You’ve got it wrong, I did not say, it is
me, the murderer. And every day after I went
to the room where my uncle had buried her,
his wife, my aunt, to confess. You see,
just the day before, I’d had the first orgasm
of my life. I was 13. When you’re that young,
the patterns are unopposable, there is no
data, no rationale on earth
to defy them.

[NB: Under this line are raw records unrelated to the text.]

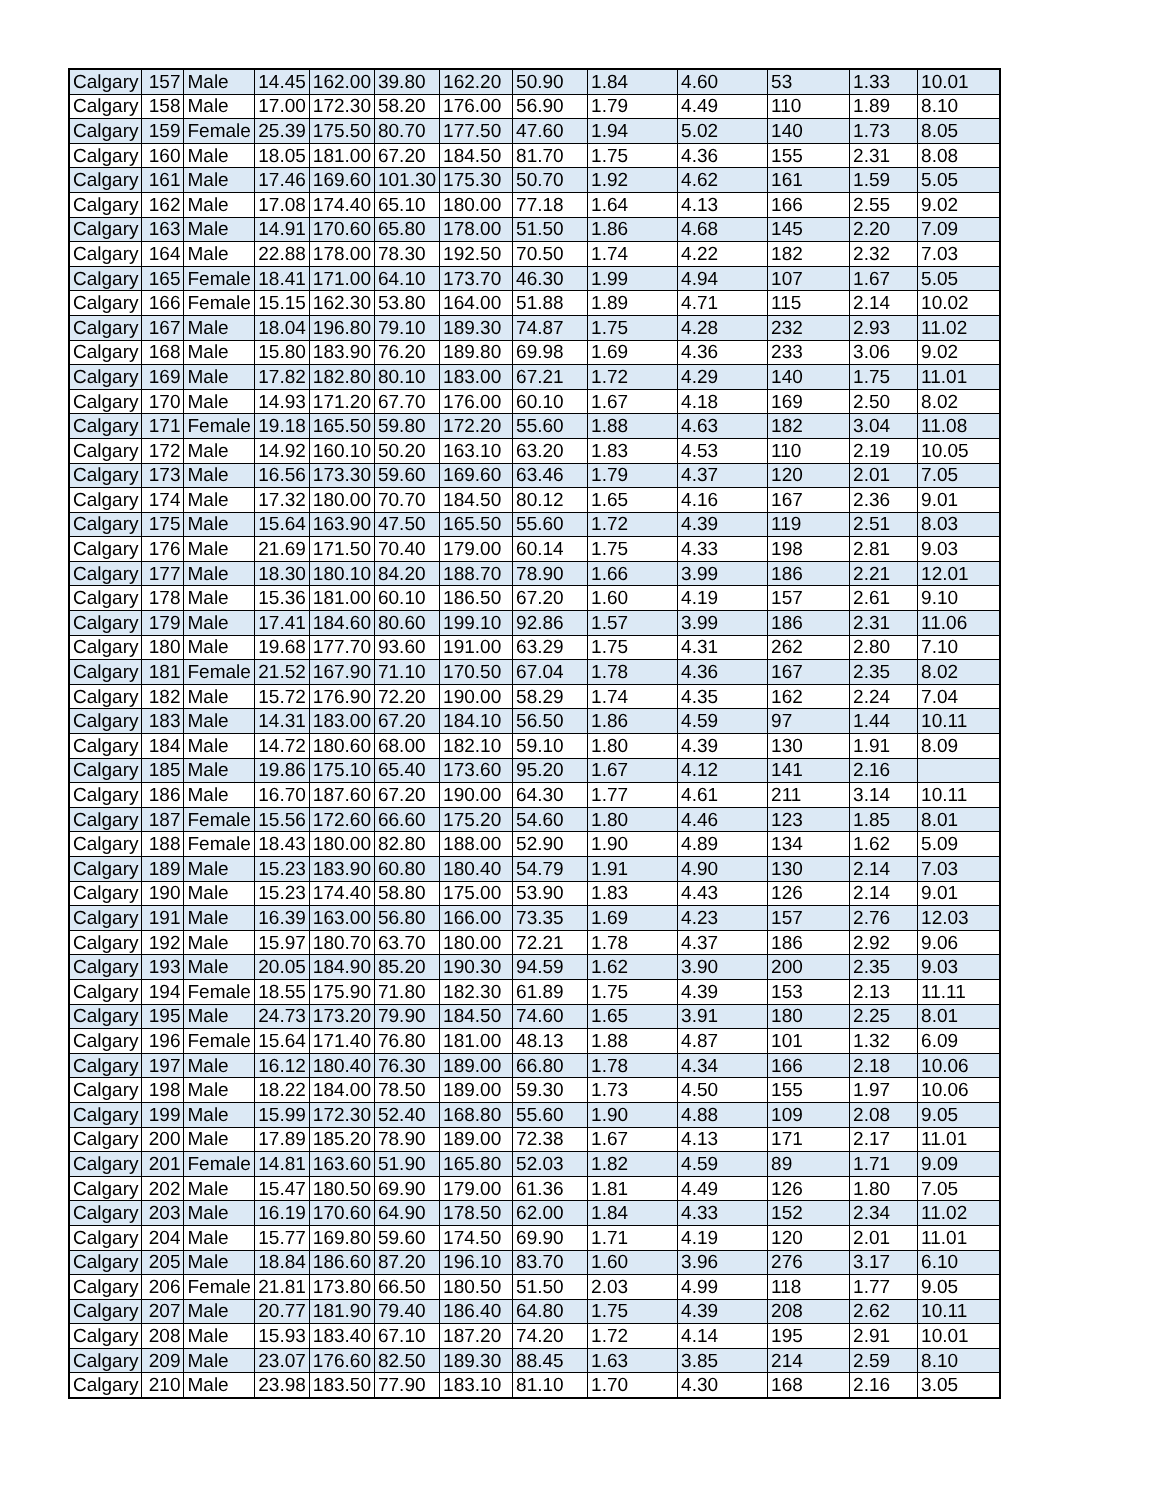| Calgary | 157 | Male | 14.45 | 162.00 | 39.80 | 162.20 | 50.90 | 1.84 | 4.60 | 53 | 1.33 | 10.01 |
| Calgary | 158 | Male | 17.00 | 172.30 | 58.20 | 176.00 | 56.90 | 1.79 | 4.49 | 110 | 1.89 | 8.10 |
| Calgary | 159 | Female | 25.39 | 175.50 | 80.70 | 177.50 | 47.60 | 1.94 | 5.02 | 140 | 1.73 | 8.05 |
| Calgary | 160 | Male | 18.05 | 181.00 | 67.20 | 184.50 | 81.70 | 1.75 | 4.36 | 155 | 2.31 | 8.08 |
| Calgary | 161 | Male | 17.46 | 169.60 | 101.30 | 175.30 | 50.70 | 1.92 | 4.62 | 161 | 1.59 | 5.05 |
| Calgary | 162 | Male | 17.08 | 174.40 | 65.10 | 180.00 | 77.18 | 1.64 | 4.13 | 166 | 2.55 | 9.02 |
| Calgary | 163 | Male | 14.91 | 170.60 | 65.80 | 178.00 | 51.50 | 1.86 | 4.68 | 145 | 2.20 | 7.09 |
| Calgary | 164 | Male | 22.88 | 178.00 | 78.30 | 192.50 | 70.50 | 1.74 | 4.22 | 182 | 2.32 | 7.03 |
| Calgary | 165 | Female | 18.41 | 171.00 | 64.10 | 173.70 | 46.30 | 1.99 | 4.94 | 107 | 1.67 | 5.05 |
| Calgary | 166 | Female | 15.15 | 162.30 | 53.80 | 164.00 | 51.88 | 1.89 | 4.71 | 115 | 2.14 | 10.02 |
| Calgary | 167 | Male | 18.04 | 196.80 | 79.10 | 189.30 | 74.87 | 1.75 | 4.28 | 232 | 2.93 | 11.02 |
| Calgary | 168 | Male | 15.80 | 183.90 | 76.20 | 189.80 | 69.98 | 1.69 | 4.36 | 233 | 3.06 | 9.02 |
| Calgary | 169 | Male | 17.82 | 182.80 | 80.10 | 183.00 | 67.21 | 1.72 | 4.29 | 140 | 1.75 | 11.01 |
| Calgary | 170 | Male | 14.93 | 171.20 | 67.70 | 176.00 | 60.10 | 1.67 | 4.18 | 169 | 2.50 | 8.02 |
| Calgary | 171 | Female | 19.18 | 165.50 | 59.80 | 172.20 | 55.60 | 1.88 | 4.63 | 182 | 3.04 | 11.08 |
| Calgary | 172 | Male | 14.92 | 160.10 | 50.20 | 163.10 | 63.20 | 1.83 | 4.53 | 110 | 2.19 | 10.05 |
| Calgary | 173 | Male | 16.56 | 173.30 | 59.60 | 169.60 | 63.46 | 1.79 | 4.37 | 120 | 2.01 | 7.05 |
| Calgary | 174 | Male | 17.32 | 180.00 | 70.70 | 184.50 | 80.12 | 1.65 | 4.16 | 167 | 2.36 | 9.01 |
| Calgary | 175 | Male | 15.64 | 163.90 | 47.50 | 165.50 | 55.60 | 1.72 | 4.39 | 119 | 2.51 | 8.03 |
| Calgary | 176 | Male | 21.69 | 171.50 | 70.40 | 179.00 | 60.14 | 1.75 | 4.33 | 198 | 2.81 | 9.03 |
| Calgary | 177 | Male | 18.30 | 180.10 | 84.20 | 188.70 | 78.90 | 1.66 | 3.99 | 186 | 2.21 | 12.01 |
| Calgary | 178 | Male | 15.36 | 181.00 | 60.10 | 186.50 | 67.20 | 1.60 | 4.19 | 157 | 2.61 | 9.10 |
| Calgary | 179 | Male | 17.41 | 184.60 | 80.60 | 199.10 | 92.86 | 1.57 | 3.99 | 186 | 2.31 | 11.06 |
| Calgary | 180 | Male | 19.68 | 177.70 | 93.60 | 191.00 | 63.29 | 1.75 | 4.31 | 262 | 2.80 | 7.10 |
| Calgary | 181 | Female | 21.52 | 167.90 | 71.10 | 170.50 | 67.04 | 1.78 | 4.36 | 167 | 2.35 | 8.02 |
| Calgary | 182 | Male | 15.72 | 176.90 | 72.20 | 190.00 | 58.29 | 1.74 | 4.35 | 162 | 2.24 | 7.04 |
| Calgary | 183 | Male | 14.31 | 183.00 | 67.20 | 184.10 | 56.50 | 1.86 | 4.59 | 97 | 1.44 | 10.11 |
| Calgary | 184 | Male | 14.72 | 180.60 | 68.00 | 182.10 | 59.10 | 1.80 | 4.39 | 130 | 1.91 | 8.09 |
| Calgary | 185 | Male | 19.86 | 175.10 | 65.40 | 173.60 | 95.20 | 1.67 | 4.12 | 141 | 2.16 | |
| Calgary | 186 | Male | 16.70 | 187.60 | 67.20 | 190.00 | 64.30 | 1.77 | 4.61 | 211 | 3.14 | 10.11 |
| Calgary | 187 | Female | 15.56 | 172.60 | 66.60 | 175.20 | 54.60 | 1.80 | 4.46 | 123 | 1.85 | 8.01 |
| Calgary | 188 | Female | 18.43 | 180.00 | 82.80 | 188.00 | 52.90 | 1.90 | 4.89 | 134 | 1.62 | 5.09 |
| Calgary | 189 | Male | 15.23 | 183.90 | 60.80 | 180.40 | 54.79 | 1.91 | 4.90 | 130 | 2.14 | 7.03 |
| Calgary | 190 | Male | 15.23 | 174.40 | 58.80 | 175.00 | 53.90 | 1.83 | 4.43 | 126 | 2.14 | 9.01 |
| Calgary | 191 | Male | 16.39 | 163.00 | 56.80 | 166.00 | 73.35 | 1.69 | 4.23 | 157 | 2.76 | 12.03 |
| Calgary | 192 | Male | 15.97 | 180.70 | 63.70 | 180.00 | 72.21 | 1.78 | 4.37 | 186 | 2.92 | 9.06 |
| Calgary | 193 | Male | 20.05 | 184.90 | 85.20 | 190.30 | 94.59 | 1.62 | 3.90 | 200 | 2.35 | 9.03 |
| Calgary | 194 | Female | 18.55 | 175.90 | 71.80 | 182.30 | 61.89 | 1.75 | 4.39 | 153 | 2.13 | 11.11 |
| Calgary | 195 | Male | 24.73 | 173.20 | 79.90 | 184.50 | 74.60 | 1.65 | 3.91 | 180 | 2.25 | 8.01 |
| Calgary | 196 | Female | 15.64 | 171.40 | 76.80 | 181.00 | 48.13 | 1.88 | 4.87 | 101 | 1.32 | 6.09 |
| Calgary | 197 | Male | 16.12 | 180.40 | 76.30 | 189.00 | 66.80 | 1.78 | 4.34 | 166 | 2.18 | 10.06 |
| Calgary | 198 | Male | 18.22 | 184.00 | 78.50 | 189.00 | 59.30 | 1.73 | 4.50 | 155 | 1.97 | 10.06 |
| Calgary | 199 | Male | 15.99 | 172.30 | 52.40 | 168.80 | 55.60 | 1.90 | 4.88 | 109 | 2.08 | 9.05 |
| Calgary | 200 | Male | 17.89 | 185.20 | 78.90 | 189.00 | 72.38 | 1.67 | 4.13 | 171 | 2.17 | 11.01 |
| Calgary | 201 | Female | 14.81 | 163.60 | 51.90 | 165.80 | 52.03 | 1.82 | 4.59 | 89 | 1.71 | 9.09 |
| Calgary | 202 | Male | 15.47 | 180.50 | 69.90 | 179.00 | 61.36 | 1.81 | 4.49 | 126 | 1.80 | 7.05 |
| Calgary | 203 | Male | 16.19 | 170.60 | 64.90 | 178.50 | 62.00 | 1.84 | 4.33 | 152 | 2.34 | 11.02 |
| Calgary | 204 | Male | 15.77 | 169.80 | 59.60 | 174.50 | 69.90 | 1.71 | 4.19 | 120 | 2.01 | 11.01 |
| Calgary | 205 | Male | 18.84 | 186.60 | 87.20 | 196.10 | 83.70 | 1.60 | 3.96 | 276 | 3.17 | 6.10 |
| Calgary | 206 | Female | 21.81 | 173.80 | 66.50 | 180.50 | 51.50 | 2.03 | 4.99 | 118 | 1.77 | 9.05 |
| Calgary | 207 | Male | 20.77 | 181.90 | 79.40 | 186.40 | 64.80 | 1.75 | 4.39 | 208 | 2.62 | 10.11 |
| Calgary | 208 | Male | 15.93 | 183.40 | 67.10 | 187.20 | 74.20 | 1.72 | 4.14 | 195 | 2.91 | 10.01 |
| Calgary | 209 | Male | 23.07 | 176.60 | 82.50 | 189.30 | 88.45 | 1.63 | 3.85 | 214 | 2.59 | 8.10 |
| Calgary | 210 | Male | 23.98 | 183.50 | 77.90 | 183.10 | 81.10 | 1.70 | 4.30 | 168 | 2.16 | 3.05 |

I believed: since I’d killed her
already, since no matter the tears I could never attain
pure remorse, why not, again, once more?

WAR Poem: Saturday Sun, by Lauren Tong

It was a Saturday morning.
Dawn cracked open from the horizon like a ripe yolk,
But all we could see were the planes and their smoke
And the fire raining from the sky.
Kilometers below them was the unknowing earth,
Green and alive like it was just another summer day
Because it was.
And the people scattered and ran
Like ice thrown hard at the ground
Shattering into pieces
Spraying across space.
And maybe it was the most human thing
And maybe it was the most stupid thing
That a girl paused and looked up
And harmonized to the air raid sirens
As the people ran and the planes tore through the air with sound
On that Saturday morning.

ROMANCE Poem: Adieu, by Gloria Okafor

You say you love me but I’m not your dove
You often carry me yet I feel like a rug
You tell me sweet things but don’t give me any rings
Only leave me reeling from your lavish gifts
You hold me so much yet I don’t feel your touch
Your touch I had craved since we met at the bus stop

A touch so sweet it quivered my bones
A touch so bitter it burned through my soul
A touch like fire it roared through my chest
A touch like lava it scorched against my breast
A touch as such is what I always craved
What I craved with a love you couldn’t give all the same

A love that sings like butterflies
A love that leaps like stars in the skies
A love fills the dry, bitter void of abstinence
A love that stills the shrieks of unfulfillment
A love we could have had, had you allowed
A love I would’ve allowed had your heart have had
Your heart, that stauch and static vine!
That plunged mine deeper in its toxic twine

Your heart that once I adored as cherries
That left the overwhelming tang of rotten poultries
Your heart, o why do you have one still
An organ, once gold, now made of steel

A steel that crushes inside my bones
A steel that makes me feel so so
A steel that sets my teeth on edge
A steel that wrecks my romantic pledges
Pledges I made, once upon a time
Pledges you forsake, like it was no crime

No crime, indeed! You’d think alright
No crime, no reason to think on it tonight
So when you sleep, I’d think it alone
With a cup in my hand and the devil within my soul
I’d think it through like you’ve thought of me
And before you wake, I’d have said—

Adieu to this bed we spent our love
Adieu to those times we both felt our pulse
Adieu to the toys that I’d craved at Walmart
Adieu to the dreams of the cradle with little hearts
The dreams of a life that would never be
A life that was defined by only my dreams.